#### GIVEN TASK:
Format the lines below as a JSON list of strings, with one string for each line and blank lines omitted.

#### MATERIAL PROVIDED:
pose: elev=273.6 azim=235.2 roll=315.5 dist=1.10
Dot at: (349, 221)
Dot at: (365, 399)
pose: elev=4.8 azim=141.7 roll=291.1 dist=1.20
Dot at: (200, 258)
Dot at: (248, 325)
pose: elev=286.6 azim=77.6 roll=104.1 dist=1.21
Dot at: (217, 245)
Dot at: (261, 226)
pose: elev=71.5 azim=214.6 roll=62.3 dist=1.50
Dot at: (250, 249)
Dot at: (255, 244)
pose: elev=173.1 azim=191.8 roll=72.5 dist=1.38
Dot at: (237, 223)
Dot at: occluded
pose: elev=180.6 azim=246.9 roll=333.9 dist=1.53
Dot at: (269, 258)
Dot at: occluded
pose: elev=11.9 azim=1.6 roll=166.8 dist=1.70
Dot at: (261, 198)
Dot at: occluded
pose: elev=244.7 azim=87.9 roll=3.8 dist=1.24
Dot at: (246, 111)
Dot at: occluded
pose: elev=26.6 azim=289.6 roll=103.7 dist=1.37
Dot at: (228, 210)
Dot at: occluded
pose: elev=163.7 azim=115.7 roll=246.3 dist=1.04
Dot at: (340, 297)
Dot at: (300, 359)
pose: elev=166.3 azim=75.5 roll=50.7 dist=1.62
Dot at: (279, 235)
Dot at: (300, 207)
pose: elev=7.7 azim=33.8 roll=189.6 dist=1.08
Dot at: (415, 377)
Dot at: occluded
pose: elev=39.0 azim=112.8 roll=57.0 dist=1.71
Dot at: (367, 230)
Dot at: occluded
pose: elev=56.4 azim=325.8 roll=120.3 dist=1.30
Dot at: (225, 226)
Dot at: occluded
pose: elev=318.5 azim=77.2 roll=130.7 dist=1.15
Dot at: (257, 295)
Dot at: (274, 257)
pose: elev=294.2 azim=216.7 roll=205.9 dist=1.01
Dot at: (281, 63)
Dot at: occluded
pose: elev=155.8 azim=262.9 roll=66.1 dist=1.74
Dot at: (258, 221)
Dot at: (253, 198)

#### CORRECT RESPONSE:
[
  "pose: elev=273.6 azim=235.2 roll=315.5 dist=1.10",
  "Dot at: (349, 221)",
  "Dot at: (365, 399)",
  "pose: elev=4.8 azim=141.7 roll=291.1 dist=1.20",
  "Dot at: (200, 258)",
  "Dot at: (248, 325)",
  "pose: elev=286.6 azim=77.6 roll=104.1 dist=1.21",
  "Dot at: (217, 245)",
  "Dot at: (261, 226)",
  "pose: elev=71.5 azim=214.6 roll=62.3 dist=1.50",
  "Dot at: (250, 249)",
  "Dot at: (255, 244)",
  "pose: elev=173.1 azim=191.8 roll=72.5 dist=1.38",
  "Dot at: (237, 223)",
  "Dot at: occluded",
  "pose: elev=180.6 azim=246.9 roll=333.9 dist=1.53",
  "Dot at: (269, 258)",
  "Dot at: occluded",
  "pose: elev=11.9 azim=1.6 roll=166.8 dist=1.70",
  "Dot at: (261, 198)",
  "Dot at: occluded",
  "pose: elev=244.7 azim=87.9 roll=3.8 dist=1.24",
  "Dot at: (246, 111)",
  "Dot at: occluded",
  "pose: elev=26.6 azim=289.6 roll=103.7 dist=1.37",
  "Dot at: (228, 210)",
  "Dot at: occluded",
  "pose: elev=163.7 azim=115.7 roll=246.3 dist=1.04",
  "Dot at: (340, 297)",
  "Dot at: (300, 359)",
  "pose: elev=166.3 azim=75.5 roll=50.7 dist=1.62",
  "Dot at: (279, 235)",
  "Dot at: (300, 207)",
  "pose: elev=7.7 azim=33.8 roll=189.6 dist=1.08",
  "Dot at: (415, 377)",
  "Dot at: occluded",
  "pose: elev=39.0 azim=112.8 roll=57.0 dist=1.71",
  "Dot at: (367, 230)",
  "Dot at: occluded",
  "pose: elev=56.4 azim=325.8 roll=120.3 dist=1.30",
  "Dot at: (225, 226)",
  "Dot at: occluded",
  "pose: elev=318.5 azim=77.2 roll=130.7 dist=1.15",
  "Dot at: (257, 295)",
  "Dot at: (274, 257)",
  "pose: elev=294.2 azim=216.7 roll=205.9 dist=1.01",
  "Dot at: (281, 63)",
  "Dot at: occluded",
  "pose: elev=155.8 azim=262.9 roll=66.1 dist=1.74",
  "Dot at: (258, 221)",
  "Dot at: (253, 198)"
]